03-117

BEING ALL THAT YOU CAN BE: IDENTITIES AND INTERACTIONS IN ORGANIZATIONS

Erica Gabrielle Foldy

Do organizations influence the race and gender identities of their employees? Data collected in four organizations suggest they do. The initial focus of this research was the effect of organizational policies and practices, but early data collection signaled the importance of interactions with others. As a result, interactions involving identity are the unit of analysis in this research. I identified three different kinds of interactions: spotlighting interactions which highlight an aspect of an individual's identity, testing interactions which confirm or deny an identity projected by the individual, and shaping expression interactions which influence how an individual enacts an identity.

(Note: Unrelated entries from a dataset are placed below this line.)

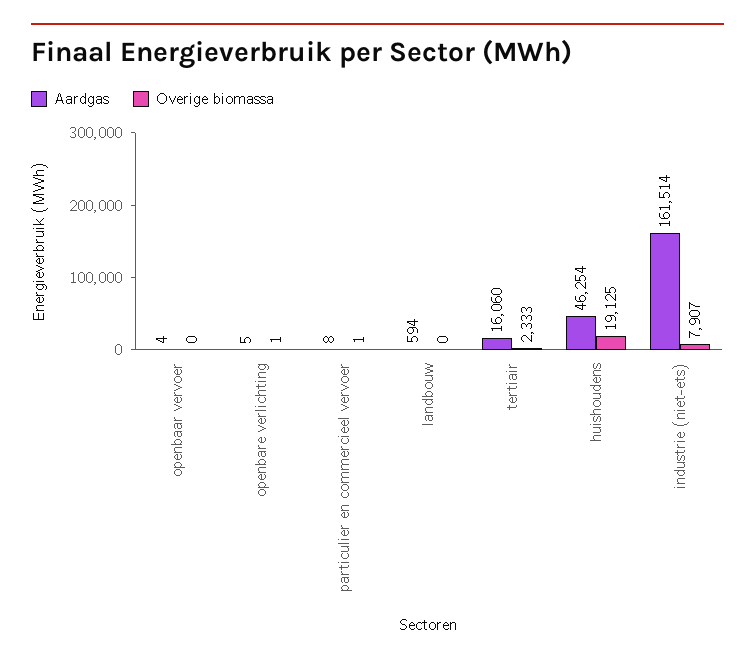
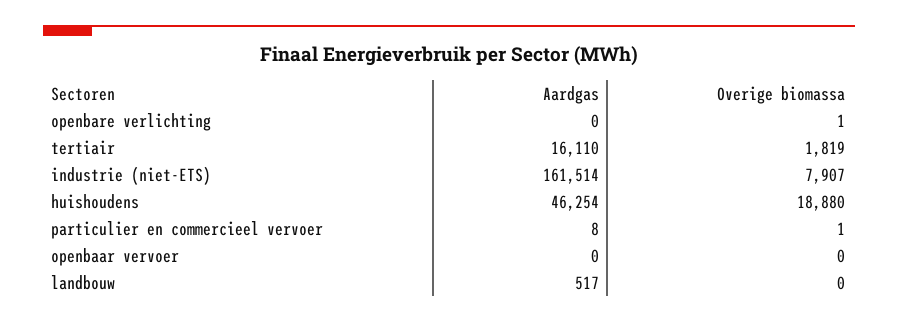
  {
    "Aardgas": {
-     "openbaar vervoer": 4,
+     "openbaar vervoer": 0,
-     "openbare verlichting": 5,
+     "openbare verlichting": 0,
      "particulier en commercieel vervoer": 8,
-     "landbouw": 594,
+     "landbouw": 517,
-     "tertiair": 16060,
+     "tertiair": 16110,
      "huishoudens": 46254,
      "industrie (niet-ets)": 161514
    },
    "Overige biomassa": {
      "openbaar vervoer": 0,
      "openbare verlichting": 1,
      "particulier en commercieel vervoer": 1,
      "landbouw": 0,
-     "tertiair": 2333,
+     "tertiair": 1819,
-     "huishoudens": 19125,
+     "huishoudens": 18880,
      "industrie (niet-ets)": 7907
    }
  }

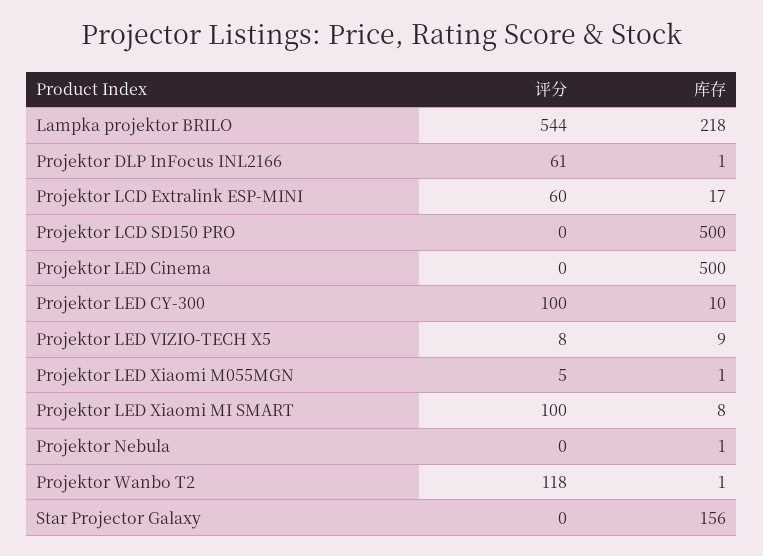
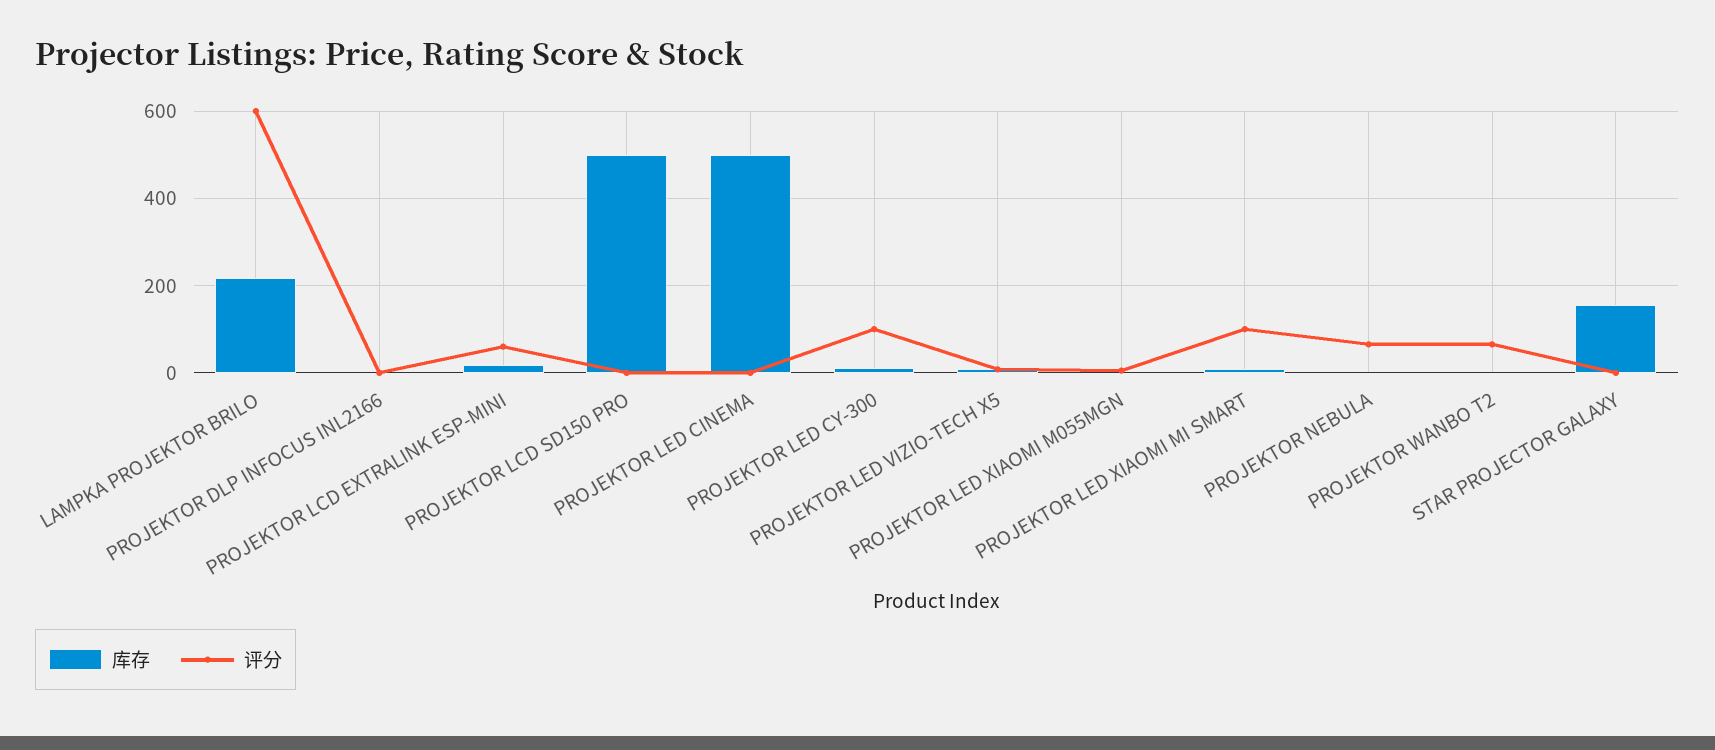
  {
    "评分": {
-     "Lampka projektor BRILO": 544,
+     "Lampka projektor BRILO": 600,
-     "Projektor DLP InFocus INL2166": 61,
+     "Projektor DLP InFocus INL2166": 0,
      "Projektor LCD Extralink ESP-MINI": 60,
      "Projektor LCD SD150 PRO": 0,
      "Projektor LED Cinema": 0,
      "Projektor LED CY-300": 100,
      "Projektor LED VIZIO-TECH X5": 8,
      "Projektor LED Xiaomi M055MGN": 5,
      "Projektor LED Xiaomi MI SMART": 100,
-     "Projektor Nebula": 0,
+     "Projektor Nebula": 60,
-     "Projektor Wanbo T2": 118,
+     "Projektor Wanbo T2": 60,
      "Star Projector Galaxy": 0
    },
    "库存": {
      "Lampka projektor BRILO": 218,
      "Projektor DLP InFocus INL2166": 1,
      "Projektor LCD Extralink ESP-MINI": 17,
      "Projektor LCD SD150 PRO": 500,
      "Projektor LED Cinema": 500,
      "Projektor LED CY-300": 10,
      "Projektor LED VIZIO-TECH X5": 9,
      "Projektor LED Xiaomi M055MGN": 1,
      "Projektor LED Xiaomi MI SMART": 8,
      "Projektor Nebula": 1,
      "Projektor Wanbo T2": 1,
      "Star Projector Galaxy": 156
    }
  }

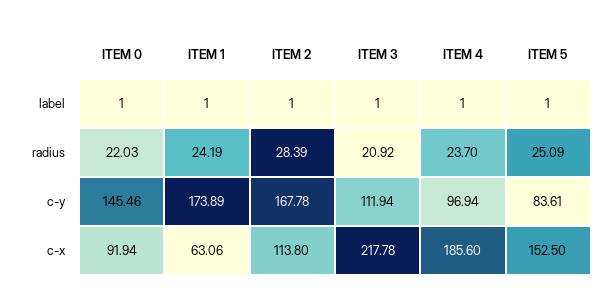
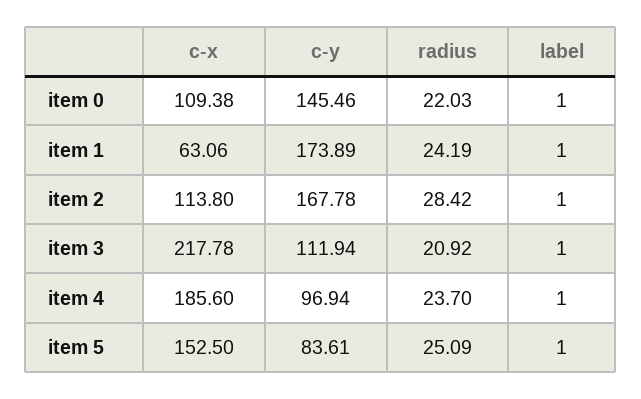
  {
    "ITEM 0": {
      "label": 1,
      "radius": 22.03,
      "c-y": 145.46,
-     "c-x": 91.94
+     "c-x": 109.38
    },
    "ITEM 1": {
      "label": 1,
      "radius": 24.19,
      "c-y": 173.89,
      "c-x": 63.06
    },
    "ITEM 2": {
      "label": 1,
-     "radius": 28.39,
+     "radius": 28.42,
      "c-y": 167.78,
      "c-x": 113.8
    },
    "ITEM 3": {
      "label": 1,
      "radius": 20.92,
      "c-y": 111.94,
      "c-x": 217.78
    },
    "ITEM 4": {
      "label": 1,
      "radius": 23.7,
      "c-y": 96.94,
      "c-x": 185.6
    },
    "ITEM 5": {
      "label": 1,
      "radius": 25.09,
      "c-y": 83.61,
      "c-x": 152.5
    }
  }

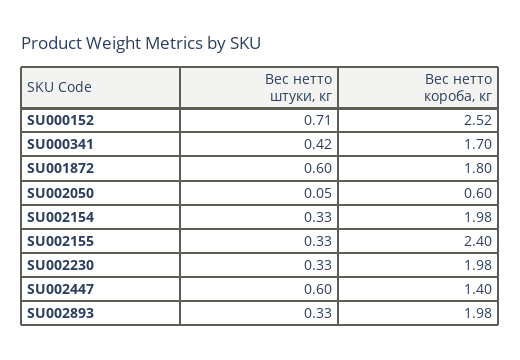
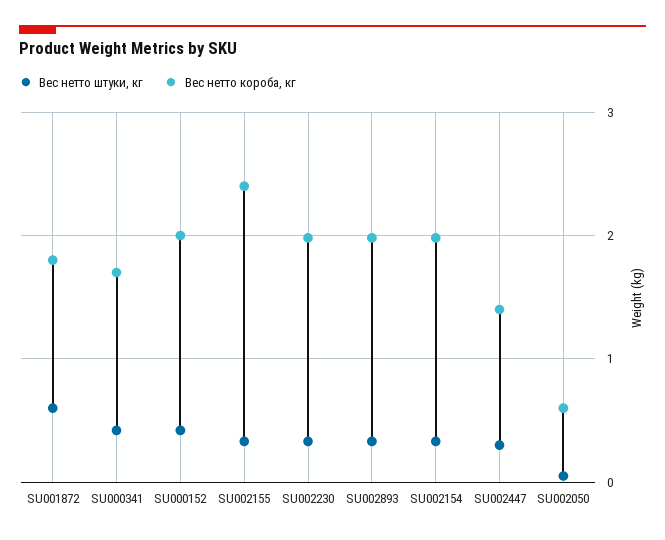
  {
    "Вес нетто штуки, кг": {
-     "SU000152": 0.71,
+     "SU000152": 0.4,
      "SU000341": 0.42,
      "SU001872": 0.6,
      "SU002050": 0.05,
      "SU002154": 0.33,
      "SU002155": 0.33,
      "SU002230": 0.33,
-     "SU002447": 0.6,
+     "SU002447": 0.3,
      "SU002893": 0.33
    },
    "Вес нетто короба, кг": {
-     "SU000152": 2.52,
+     "SU000152": 2,
      "SU000341": 1.7,
      "SU001872": 1.8,
      "SU002050": 0.6,
      "SU002154": 1.98,
      "SU002155": 2.4,
      "SU002230": 1.98,
      "SU002447": 1.4,
      "SU002893": 1.98
    }
  }

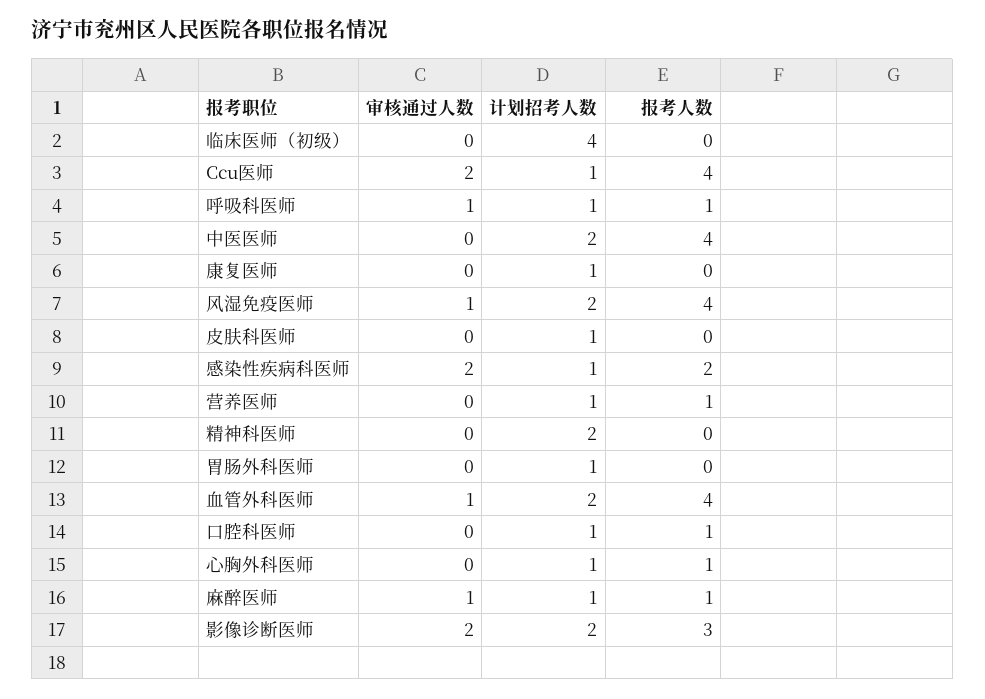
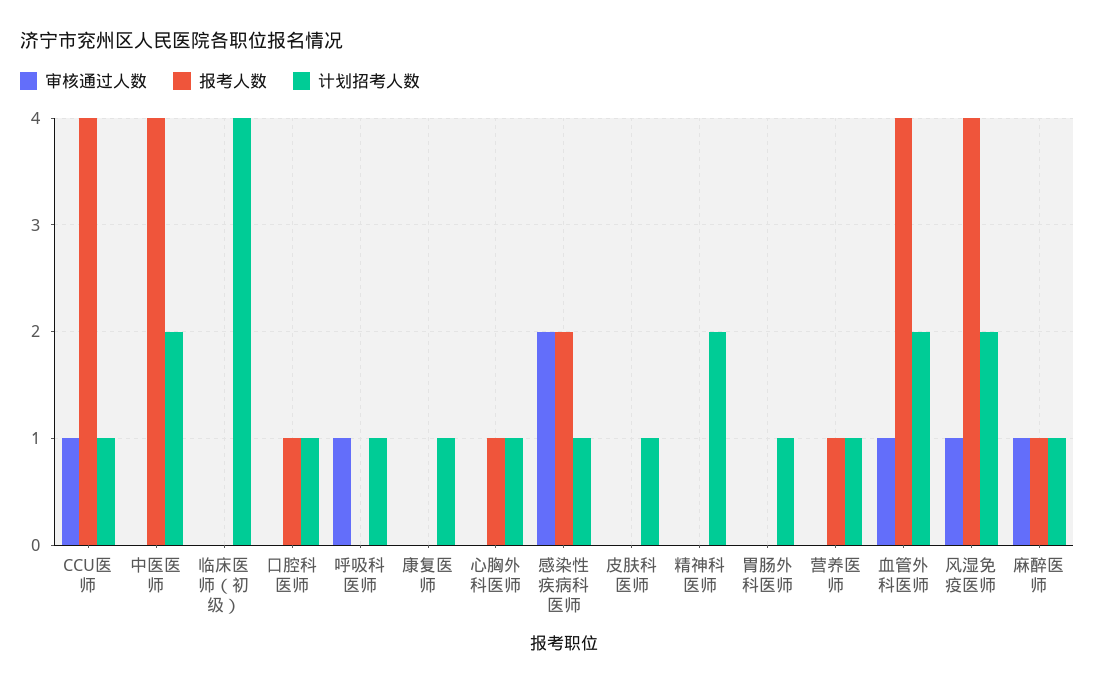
  {
    "审核通过人数": {
      "临床医师（初级）": 0,
-     "Ccu医师": 2,
+     "Ccu医师": 1,
      "呼吸科医师": 1,
      "中医医师": 0,
      "康复医师": 0,
      "风湿免疫医师": 1,
      "皮肤科医师": 0,
      "感染性疾病科医师": 2,
      "营养医师": 0,
      "精神科医师": 0,
      "胃肠外科医师": 0,
      "血管外科医师": 1,
      "口腔科医师": 0,
      "心胸外科医师": 0,
-     "麻醉医师": 1,
+     "麻醉医师": 1
-     "影像诊断医师": 2
    },
    "计划招考人数": {
      "临床医师（初级）": 4,
      "Ccu医师": 1,
      "呼吸科医师": 1,
      "中医医师": 2,
      "康复医师": 1,
      "风湿免疫医师": 2,
      "皮肤科医师": 1,
      "感染性疾病科医师": 1,
      "营养医师": 1,
      "精神科医师": 2,
      "胃肠外科医师": 1,
      "血管外科医师": 2,
      "口腔科医师": 1,
      "心胸外科医师": 1,
-     "麻醉医师": 1,
+     "麻醉医师": 1
-     "影像诊断医师": 2
    },
    "报考人数": {
      "临床医师（初级）": 0,
      "Ccu医师": 4,
-     "呼吸科医师": 1,
+     "呼吸科医师": 0,
      "中医医师": 4,
      "康复医师": 0,
      "风湿免疫医师": 4,
      "皮肤科医师": 0,
      "感染性疾病科医师": 2,
      "营养医师": 1,
      "精神科医师": 0,
      "胃肠外科医师": 0,
      "血管外科医师": 4,
      "口腔科医师": 1,
      "心胸外科医师": 1,
-     "麻醉医师": 1,
+     "麻醉医师": 1
-     "影像诊断医师": 3
    }
  }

I then placed these interactions in a broader process model which depicts how organizations influence identity. The model suggests multiple pathways of organizational influence. First, organizational characteristics can have a direct effect on identity. Second, organizations have a mediated effect by influencing interactions among individuals. They do this by making certain kinds of interactions more likely and by influencing subsequent sensemaking about the interaction.

This analysis indicates that interactions are not just individual experiences; they are at least partly organizational products. They can be an important diagnostic tool, used to surface the subtle cultural dynamics which lead some employees to feel less comfortable or less valued. Therefore, interactions are both an organizational responsibility and an opportunity for collective learning.